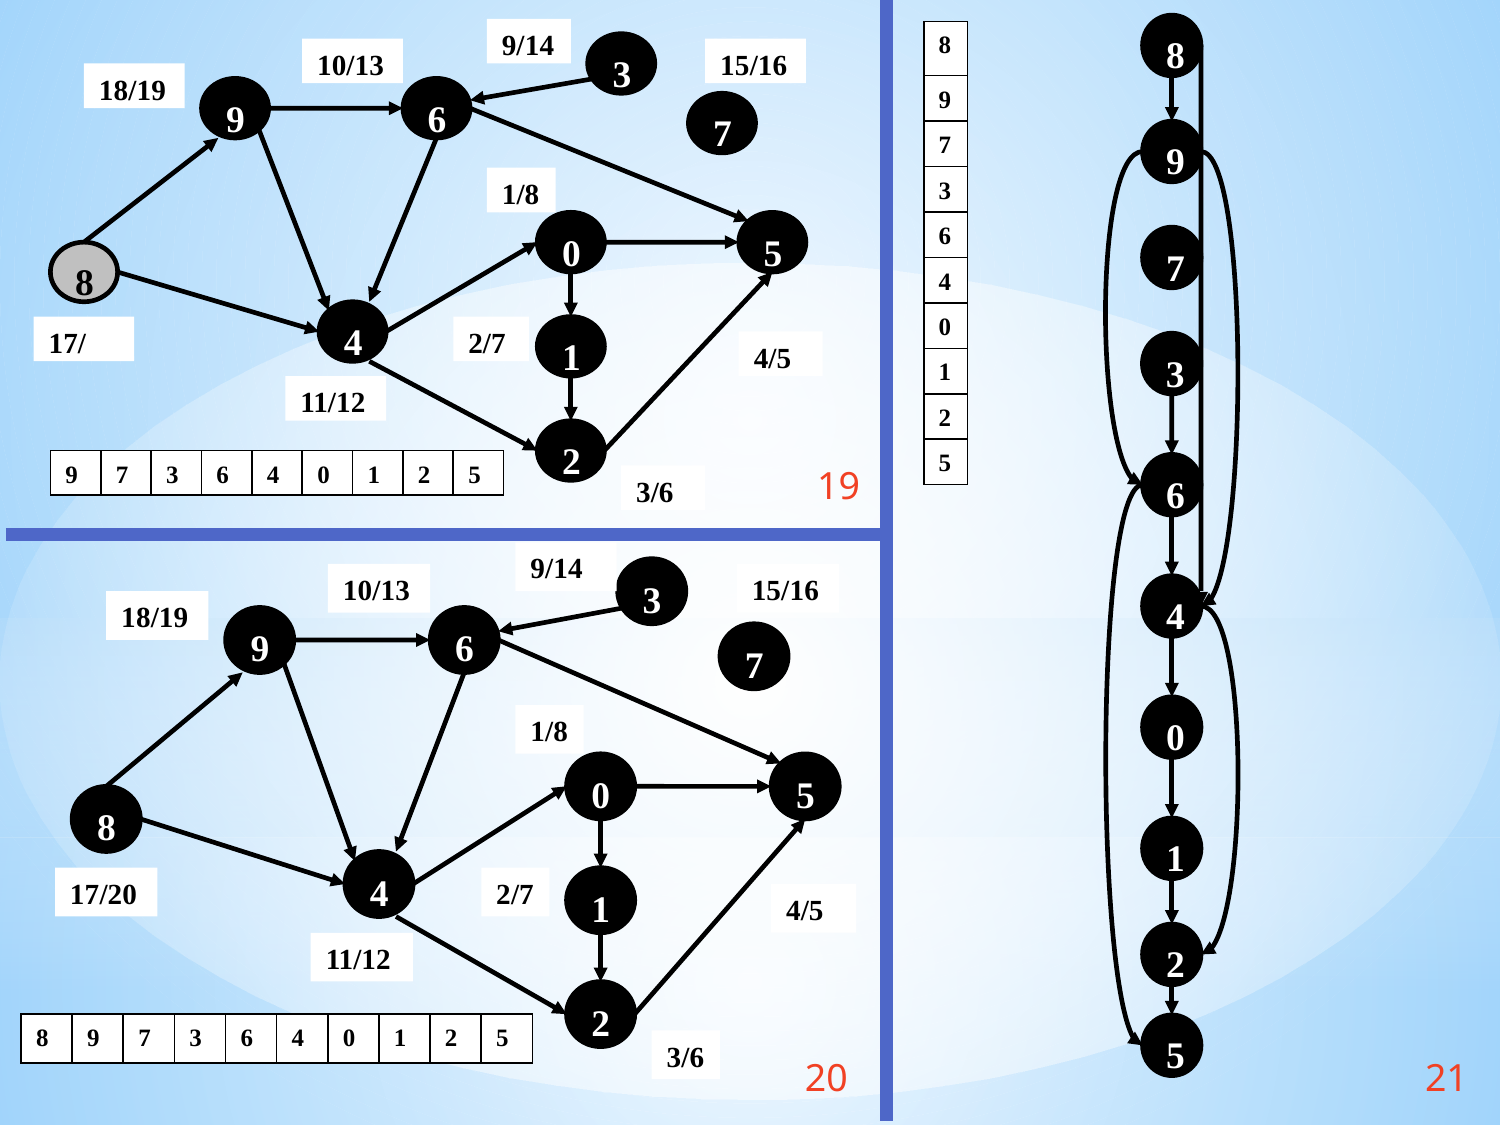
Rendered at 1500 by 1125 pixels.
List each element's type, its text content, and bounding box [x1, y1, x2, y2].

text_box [0, 18, 823, 526]
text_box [891, 0, 1500, 1122]
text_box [20, 544, 857, 1096]
text_box 20 [790, 1046, 863, 1107]
text_box 19 [828, 454, 873, 515]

# PROBLEM DESCRIPTION:
Put each line of the listing above into the copy exactly, dropping the pictures.

# RESULT OF THE EXERCISE:
Rendered at 1500 by 1125 pixels.
List each element's type, its text content, and bounding box [x1, y1, x2, y2].

text_box [0, 18, 823, 526]
text_box [891, 0, 1500, 1122]
text_box [20, 544, 857, 1096]
text_box 20 [790, 1046, 863, 1107]
text_box 19 [828, 454, 873, 515]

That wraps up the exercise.